#### [PROBLEM REQUIREMENTS]
In the passage about Aika, how many people aged 15-64 in Tanzania were estimated to be living with HIV, according to the 2017 Tanzania HIV Impact Survey?

#### [PASSAGE]

A volunteer community case worker who lives in Mabogini village heard about Aika’s situation and reported the case to Pruden Furaha, a social welfare officer at the Moshi Council Office. The pair visited Aika’s home, talking to her grandparents for nearly two hours before meeting with Aika. Thanks to Tanzania’s Task Sharing Policy, social welfare workers such as Pruden Furaha, a social welfare officer at Moshi City Council, are now officially able to identify key and vulnerable populations and help clients navigate the complex social and economic barriers that keep them from the care they need. Courtesy AIHA.
“We told Aika who we were and explained that it is our job is to help young people experiencing different social problems. We told her that we have helped other girls like her many times and that everything would be OK,” Mr. Furaha continued.
Their conversation reassured Aika, who soon began to open up about her family issues and personal health. She also talked about her progress at school, Mr. Furaha said. “By the end of the conversation, I could tell that Aika felt a little relieved, especially when we promised to return the following week,” he said.
After several home visits, Mr. Furaha and the case worker concluded that Aika’s living situation did not provide the safe, supportive environment she needed.
“We were able to identify a cousin who lives in the neighboring village and was willing to be a foster parent for Aika. She was both happy and hopeful about the change,” he said, noting that her health was slowly improved thanks to her return to her treatment regimen.
Data from the 2017 Tanzania HIV Impact Survey reveals that an estimated 1.4 million people aged 15-64 are living with HIV. Slightly more than half that number are aware of their HIV status, with approximately 660,000 people (47.8%) living with HIV but not yet knowing it. This poses a huge challenge as Tanzania works to achieve the global 90-90-90 targets.

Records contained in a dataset
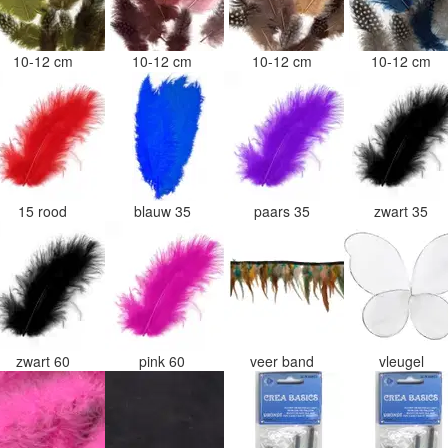
10-12 cm
10-12 cm
10-12 cm
10-12 cm
15 rood
blauw 35
paars 35
zwart 35
zwart 60
pink 60
veer band
vleugel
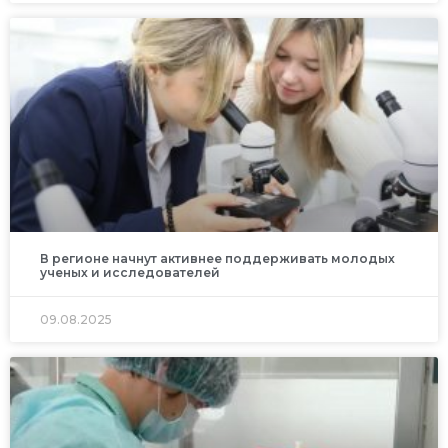
В регионе начнут активнее поддерживать молодых
ученых и исследователей
09.08.2025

#### [SOLUTION TO THIS TASK]
An estimated 1.4 million people.